We should encourage 'non-open source' (i.e. commercial software developers) to
participate - participation does not make that code public or gives the IETF
This should be about testing implementations (regardless of source status) and
making sure that they interoperate and working out issues with drafts and RFC;
not about transferring any ownership or other rights. There are some past well
know events of a similar nature - such as Sun's Connectathons. Perhaps some of
that legal framework exists somewhere?
Sure, for discussions, presentations, and demos, the IETF rules can apply (as
they would in any WG sessions or similar).
From: hackathon [mailto:hackathon-bounces(_at_)ietf(_dot_)org] On Behalf Of
Sent: Friday, September 18, 2015 1:14 PM
To: Miaofuyou (Miao Fuyou) <fuyou(_dot_)miao(_at_)huawei(_dot_)com>
Cc: ietf(_at_)ietf(_dot_)org; hackathon(_at_)ietf(_dot_)org
Subject: Re: [hackathon] What is the IPR policy for Hackathon? RE: [94all] IETF
94 - Hackathon Information
The question of rights is important for the Hackathon. I have a personal
perspective on this, largely from a pragmatic viewpoint.
My primary goal is to make it possible for people to hack the things they want
to hack. This means that they should be able to work on Linux kernel and
whatever else, without causing issues in their ability to commit code to the
relevant open source projects. And change existing code. And work together with
others inside and outside the IETF Hackathon. To me this says: respect the
rules of the relevant open source project when it comes to code.
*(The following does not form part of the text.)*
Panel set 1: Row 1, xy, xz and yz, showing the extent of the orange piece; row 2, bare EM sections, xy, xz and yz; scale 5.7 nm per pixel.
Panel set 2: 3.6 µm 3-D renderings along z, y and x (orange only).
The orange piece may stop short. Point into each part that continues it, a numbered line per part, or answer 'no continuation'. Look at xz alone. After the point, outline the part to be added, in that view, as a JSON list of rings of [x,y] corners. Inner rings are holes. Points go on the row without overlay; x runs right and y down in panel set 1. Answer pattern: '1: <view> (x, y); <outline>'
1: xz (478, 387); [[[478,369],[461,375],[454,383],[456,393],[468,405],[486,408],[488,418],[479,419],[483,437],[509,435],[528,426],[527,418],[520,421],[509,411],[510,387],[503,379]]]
But code is not everything in the Hackathon. You also have discussions,
presentations, and demos. I think it is a reasonable assumption that the usual
IETF copyright and IPR rules apply there. For instance, that IETF gets rights
to use the slides in proceedings, or that if you convince your IETF colleagues
to work on some cool extension, you should let the IETF and those colleagues
know about the IPR you know of...
Is this an approach that people feel comfortable with?
Note: The IAOC and IETF legal team are also working on this topic and may be
saying something as well. This e-mail isn't a legal opinion; I just want to
express my view on what kind of a setup works for the participants.
And that I think needs to be the starting point.